Official Armageddon Discussion

1246712

Comments

  • Type your comment> @J4ckFr0st said:

    how to get a file into armageddon from my machine without curl and wget, cz wget not installed and curl isnt downloading runs for a file and time outs

    Are you using curl -o $filename ?

  • After far too many hours this weekend I finally managed to figure out the last step and get a copy of the root flag. I had trouble getting the original toe-hold because a mistake made me discount the solution, getting the root was a lot of trial and error on something I hadn't touched before; I'll be keen to see the write-ups and how much more elegant other did it.

  • Good box! Foothold and user are a lot easier than root. Root was interesting, I had trouble finding a good resource on what's needed. Some hints:

    Foothold: Look around and Google. There are tools/scripts out there to help
    User: Think about how everything is connected. Look for running services
    Root: What you see isn't a red-herring. Like other's have said - you will have to craft what you need

  • Spoiler Removed

  • edited March 29

    Jesus christ. Just managed to root the box after a lot of errors.
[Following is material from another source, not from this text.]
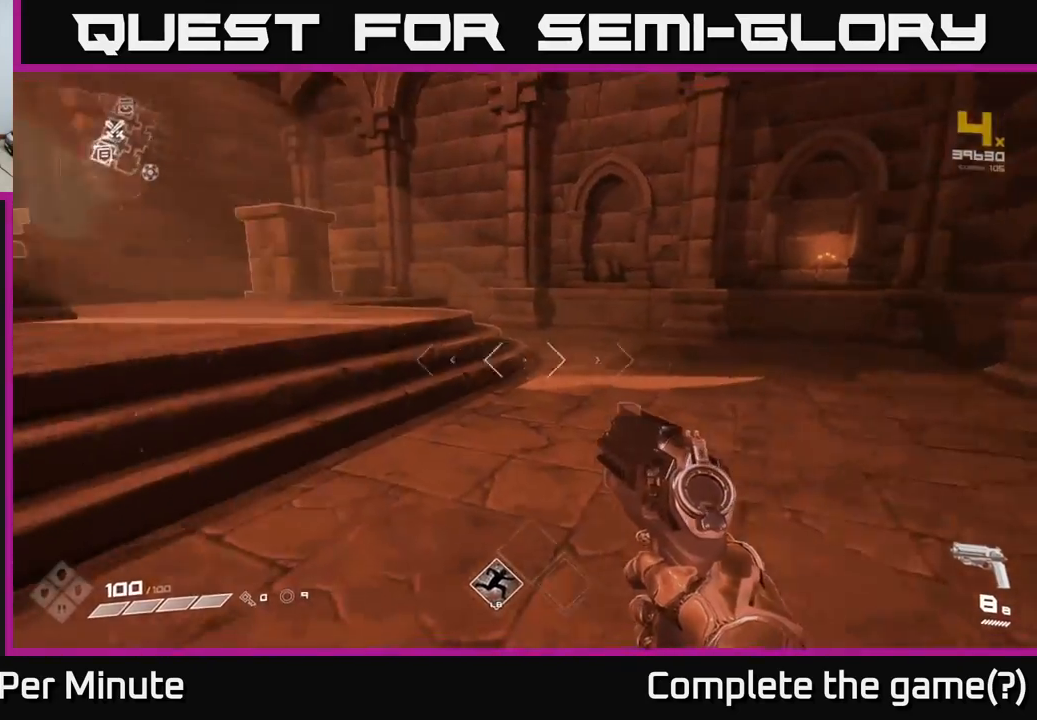
{"buttons": [], "left_stick": "up", "right_stick": "center", "events": [[150, "left_stick", "up-left"], [200, "left_stick", "up"], [233, "right_stick", "center"]]}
    If you have errors of the s**p not creating the u**r, resetting the machine seemed to work for me. After that, it created them fine.

  • edited March 29

    rooted

    Hack The Box

  • May or may not be on the right track but was anyone able to get the r*** script to work? i'm not a r*** person so not sure what it's asking.. looks to be having trouble importing a dependency?

  • Type your comment> @moose said:

    May or may not be on the right track but was anyone able to get the r*** script to work? i'm not a r*** person so not sure what it's asking.. looks to be having trouble importing a dependency?

    JK :) found a script with a language I'm familiar with.

  • The root part is absolutely infuriating. I know what to do but crafting the s*** is a huge PITA, I've had to try 3 different environments so far because it wouldn't work under WSL2, then I had KVM issues... Hopefully I can get this down soon.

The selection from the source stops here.